Notable forward-looking strategies include:

Engineering prompts to include all accessible context (“all_context”) as explicit input, potentially improving both Pass@K and Acc@K.
Hybrid modeling or ensemble strategies: analysis indicates that different models exhibit complementary strengths, opening the possibility for ensemble approaches.
Innovation in training objectives: for instance, including a “context penalty” term such as

$L_{\text{context}} = 1 - \frac{|\mathcal{C} \cap S|}{|\mathcal{C}|}$

where $\mathcal{C}$ is the set of required context tokens and $S$ the generated token stream—to directly train for correct context utilization.

Extension of the corpus beyond Python and Java and iterative refinement of evaluation methodologies.

6. Context within the Benchmarking Ecosystem

CoderEval occupies a transitional position between purely standalone, toy benchmarks and more recent repository- or project-scale evaluations.
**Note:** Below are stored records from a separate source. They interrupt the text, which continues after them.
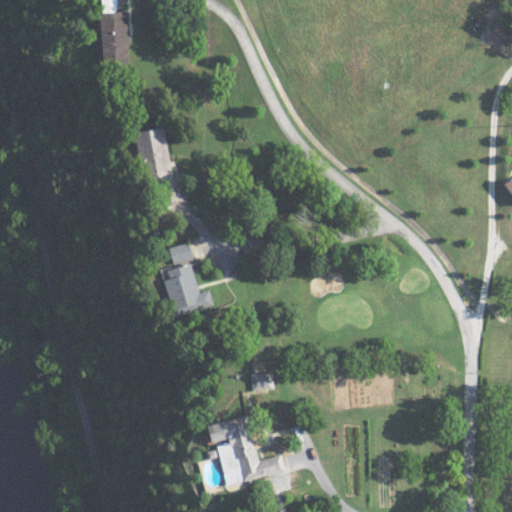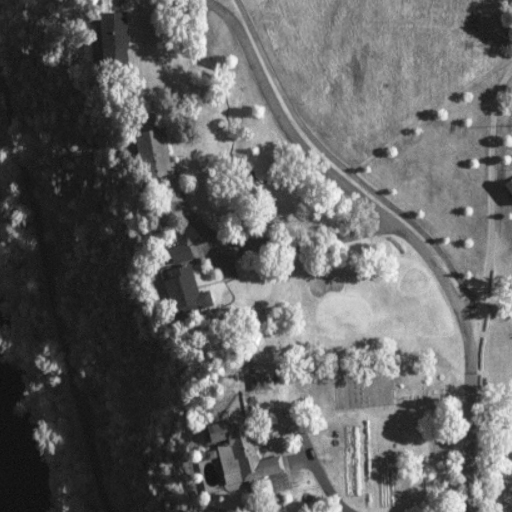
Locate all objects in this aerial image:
building: (109, 35)
building: (148, 155)
road: (396, 227)
building: (177, 253)
building: (182, 293)
building: (258, 381)
building: (236, 452)
road: (319, 472)
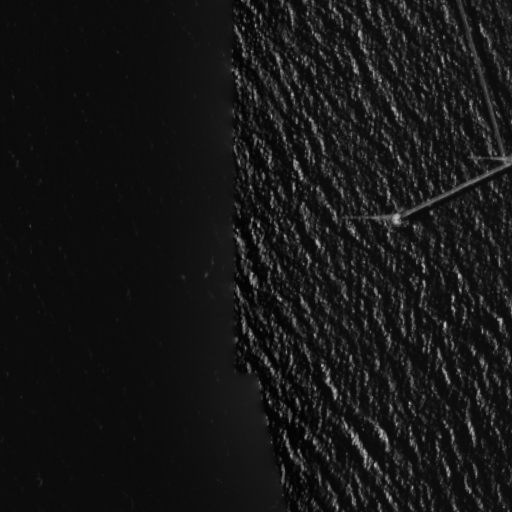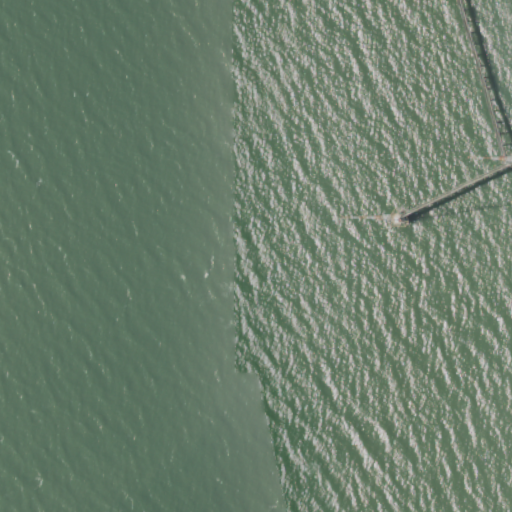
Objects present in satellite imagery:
pier: (483, 83)
pier: (457, 190)
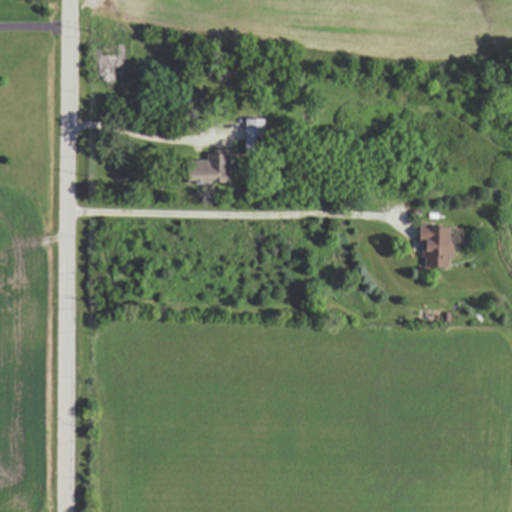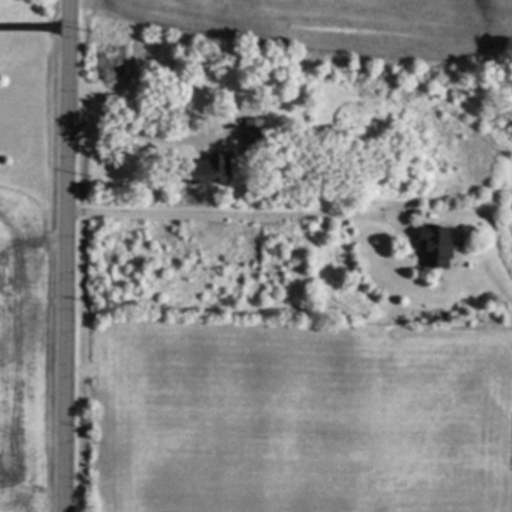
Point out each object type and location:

It bridges the gap by systematically stratifying tasks according to context demand and by providing a robust, automated project-level execution platform. This design aligns closely with current criticisms in the field regarding overestimation of model capability on narrowly defined, context-free benchmarks and provides a template for the next generation of context-aware, execution-driven evaluation frameworks.

Complex benchmarks such as ComplexCodeEval and EvoCodeBench have since expanded on these foundations, with further task variety and explicit measures for avoiding data leakage (Feng et al., 16 Sep 2024, Li et al., 30 Oct 2024). Nevertheless, CoderEval remains a foundational reference for studies of context-intensive code generation, particularly due to its principled context taxonomy and dual-metric evaluation design.

7. Directions for Future Research

Ongoing challenges identified by CoderEval inform several research directions:

Developing decentralized or retrieval-augmented modeling architectures to handle extensive, multi-level context input.
Advancing automatic context summarization so that prompts remain tractable even as project scale increases.
Refining metrics beyond Pass@K—potentially adopting ideas from pass depth, structural correctness, and long-range dependency tracking.
Regularly updating evaluation datasets to minimize contamination and follow evolving code practices.

By isolating the impact of various context levels, CoderEval provides empirical grounding for these research threads and establishes clear benchmarks for future progress in pragmatic code generation.